Ao ser abordado pela reportagem na área central de Caxias do Sul, o morador de rua Alexandre Aurich admitiu ser usuário de crack, porém, logo acrescentou que a condição de dependência química jamais justificou que participasse de ações criminosas:
— Muitos dependem do roubo. Eu batalho e faço meu dinheiro pra fumar minha pedra e pra comer durante o dia. Nunca tive passagem pela polícia, mas a maioria que tá na rua tem porque precisa desse dinheiro devido a esse vício, e roubar é um dinheiro fácil e que rende mais. Se houvesse um melhor atendimento à população de rua, tenho certeza que os crimes diminuiriam — comenta.
Vivendo na rua há quase dois anos, quando rompeu os vínculos familiares devido ao vício em crack, Alexandre ressalta o perigo constante a que está submetido na convivência urbana.
— A vida na rua é perigosa. Se tu não tiver um jeito de viver na rua, não tem como. Tem que garantir, não ficar devendo nada pra ninguém, não arrumar intriga com ninguém. Já presenciei brigas por R$ 1 e por par de tênis — salienta.

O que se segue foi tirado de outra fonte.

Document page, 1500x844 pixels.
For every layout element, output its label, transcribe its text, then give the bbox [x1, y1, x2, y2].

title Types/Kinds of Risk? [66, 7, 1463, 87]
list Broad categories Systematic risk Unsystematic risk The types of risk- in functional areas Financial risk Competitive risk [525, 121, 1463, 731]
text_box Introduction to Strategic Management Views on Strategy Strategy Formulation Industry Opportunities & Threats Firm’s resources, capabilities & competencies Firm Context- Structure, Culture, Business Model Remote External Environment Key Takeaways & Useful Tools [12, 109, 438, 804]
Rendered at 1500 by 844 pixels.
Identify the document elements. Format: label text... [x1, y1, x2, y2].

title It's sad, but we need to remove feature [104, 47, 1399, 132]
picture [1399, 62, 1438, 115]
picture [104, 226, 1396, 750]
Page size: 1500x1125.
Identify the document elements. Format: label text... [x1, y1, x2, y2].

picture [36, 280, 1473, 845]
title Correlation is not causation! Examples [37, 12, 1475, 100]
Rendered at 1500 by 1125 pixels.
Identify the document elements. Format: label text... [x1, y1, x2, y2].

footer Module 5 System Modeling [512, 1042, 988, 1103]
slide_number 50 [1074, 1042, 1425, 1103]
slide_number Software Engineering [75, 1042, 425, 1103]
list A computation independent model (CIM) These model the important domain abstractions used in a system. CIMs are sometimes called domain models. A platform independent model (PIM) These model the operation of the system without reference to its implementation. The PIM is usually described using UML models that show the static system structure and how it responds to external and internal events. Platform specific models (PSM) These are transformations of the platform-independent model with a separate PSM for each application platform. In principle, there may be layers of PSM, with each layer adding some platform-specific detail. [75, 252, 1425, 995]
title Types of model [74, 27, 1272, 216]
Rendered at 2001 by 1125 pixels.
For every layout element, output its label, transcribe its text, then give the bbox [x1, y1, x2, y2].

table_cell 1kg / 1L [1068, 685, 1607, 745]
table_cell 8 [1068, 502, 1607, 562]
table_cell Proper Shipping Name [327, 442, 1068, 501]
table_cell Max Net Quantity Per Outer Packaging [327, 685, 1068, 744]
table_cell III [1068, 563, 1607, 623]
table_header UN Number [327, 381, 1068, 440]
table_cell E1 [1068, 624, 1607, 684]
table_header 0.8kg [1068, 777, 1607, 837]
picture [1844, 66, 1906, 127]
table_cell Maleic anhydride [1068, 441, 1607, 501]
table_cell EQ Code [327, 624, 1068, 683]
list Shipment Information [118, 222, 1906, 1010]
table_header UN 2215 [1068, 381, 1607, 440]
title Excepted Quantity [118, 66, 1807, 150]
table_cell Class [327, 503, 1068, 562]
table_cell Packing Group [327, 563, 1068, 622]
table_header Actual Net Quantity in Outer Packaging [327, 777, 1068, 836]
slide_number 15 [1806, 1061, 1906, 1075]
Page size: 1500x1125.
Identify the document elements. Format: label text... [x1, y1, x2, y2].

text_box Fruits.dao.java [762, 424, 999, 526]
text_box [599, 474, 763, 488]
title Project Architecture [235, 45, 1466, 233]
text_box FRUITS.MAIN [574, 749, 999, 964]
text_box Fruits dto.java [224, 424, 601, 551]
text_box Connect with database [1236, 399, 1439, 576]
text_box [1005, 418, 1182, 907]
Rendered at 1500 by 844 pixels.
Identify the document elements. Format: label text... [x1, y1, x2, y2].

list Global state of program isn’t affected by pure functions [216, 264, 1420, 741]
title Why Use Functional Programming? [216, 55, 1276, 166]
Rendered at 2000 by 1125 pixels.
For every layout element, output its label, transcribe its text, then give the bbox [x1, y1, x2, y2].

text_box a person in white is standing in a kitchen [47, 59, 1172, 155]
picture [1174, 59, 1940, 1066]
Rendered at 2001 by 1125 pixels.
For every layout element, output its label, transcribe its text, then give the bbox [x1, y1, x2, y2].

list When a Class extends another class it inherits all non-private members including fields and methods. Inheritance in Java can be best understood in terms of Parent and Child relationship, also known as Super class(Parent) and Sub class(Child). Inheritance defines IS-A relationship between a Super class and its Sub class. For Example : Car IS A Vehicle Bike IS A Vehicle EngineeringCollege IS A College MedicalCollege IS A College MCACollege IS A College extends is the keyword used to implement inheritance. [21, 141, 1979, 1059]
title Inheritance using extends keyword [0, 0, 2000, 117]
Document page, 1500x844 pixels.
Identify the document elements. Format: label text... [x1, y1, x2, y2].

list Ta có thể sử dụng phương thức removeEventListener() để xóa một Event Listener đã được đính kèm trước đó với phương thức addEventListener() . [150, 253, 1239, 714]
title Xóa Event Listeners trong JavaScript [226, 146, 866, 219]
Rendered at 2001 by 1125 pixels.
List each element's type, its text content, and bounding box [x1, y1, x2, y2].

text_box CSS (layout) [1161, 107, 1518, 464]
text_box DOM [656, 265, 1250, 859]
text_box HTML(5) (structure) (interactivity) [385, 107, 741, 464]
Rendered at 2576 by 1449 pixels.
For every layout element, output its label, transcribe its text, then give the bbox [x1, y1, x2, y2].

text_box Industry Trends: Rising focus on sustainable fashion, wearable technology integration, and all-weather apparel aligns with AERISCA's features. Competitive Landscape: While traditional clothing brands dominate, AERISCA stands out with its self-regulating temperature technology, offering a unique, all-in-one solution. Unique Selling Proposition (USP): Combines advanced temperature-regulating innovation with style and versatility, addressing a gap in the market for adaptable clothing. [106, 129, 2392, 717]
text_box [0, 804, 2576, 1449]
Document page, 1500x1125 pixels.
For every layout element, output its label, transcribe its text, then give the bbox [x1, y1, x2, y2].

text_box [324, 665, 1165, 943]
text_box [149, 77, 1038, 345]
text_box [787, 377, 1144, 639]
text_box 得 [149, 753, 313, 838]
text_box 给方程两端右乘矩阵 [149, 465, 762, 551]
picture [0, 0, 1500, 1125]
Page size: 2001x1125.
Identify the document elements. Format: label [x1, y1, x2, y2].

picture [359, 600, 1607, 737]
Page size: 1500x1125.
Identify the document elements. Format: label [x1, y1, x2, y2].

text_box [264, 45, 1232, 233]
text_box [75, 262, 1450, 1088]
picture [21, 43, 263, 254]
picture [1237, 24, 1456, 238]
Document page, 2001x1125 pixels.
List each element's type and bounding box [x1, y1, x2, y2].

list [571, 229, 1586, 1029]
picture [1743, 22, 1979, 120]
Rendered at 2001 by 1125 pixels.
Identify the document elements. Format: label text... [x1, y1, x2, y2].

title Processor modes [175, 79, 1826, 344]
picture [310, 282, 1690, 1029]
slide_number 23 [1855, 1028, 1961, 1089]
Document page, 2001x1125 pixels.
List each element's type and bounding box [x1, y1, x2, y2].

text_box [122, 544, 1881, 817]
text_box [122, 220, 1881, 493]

Invisíveis, mas não para todos
O modo de vida adotado por muitos moradores de rua acaba por torná-los personagens invisíveis no convívio social. Ainda assim, alguns ganham simpatia de comunidades onde se instalam ou buscam exercer atividade para fonte de renda. Em julho do ano passado, a morte de Veni Bras de Oliveira comoveu moradores e pessoas que trabalham perto da Casa de Pedra, no bairro Santa Catarina.
O morador de rua ganhou notoriedade na região pela gentileza e a boa relação que cultivou com a comunidade. Veni tinha o costume de ajudar motoristas que estacionavam na Rua Professor Marcos Martini.
Caso semelhante vivenciaram moradores do bairro Rio Branco, nas imediações da sede da Receita Federal. Acostumados com a presença de alojamentos de pessoas em situação de rua até por volta de um ano atrás em um matagal da região, um indivíduo em específico, no entanto, chamava a atenção por ser discreto e cordial com todos. Era Luiz Ivaldo Simioni, que no dia 8 de dezembro de 2016 foi encontrado morto em um contêiner de lixo. Caso posteriormente confirmado como homicídio.
— Ele dava bom-dia pra todo mundo e conversávamos. Meu marido tinha uma relação mais próxima porque ajudava ele a ir na farmácia comprar curativos porque ele se machucava muito, pois tinha problemas com álcool e caía frequentemente — comenta a moradora do Rio Branco, Eliana Konrad.
Apesar de afirmar ter tido uma boa relação com Simioni, ela comenta que após ter descoberto a morte acabou se sentindo frustrada por não ter dado mais atenção ao morador de rua:
— É uma pena que muitas vezes não temos esse costume conversar com moradores de rua. Às vezes é só o que eles precisam. Mas, estamos tão envolvidos com a nossa rotina que deixamos de ajudar essas pessoas que muitas vezes são esforçadas. Poderíamos fazer mais — complementa.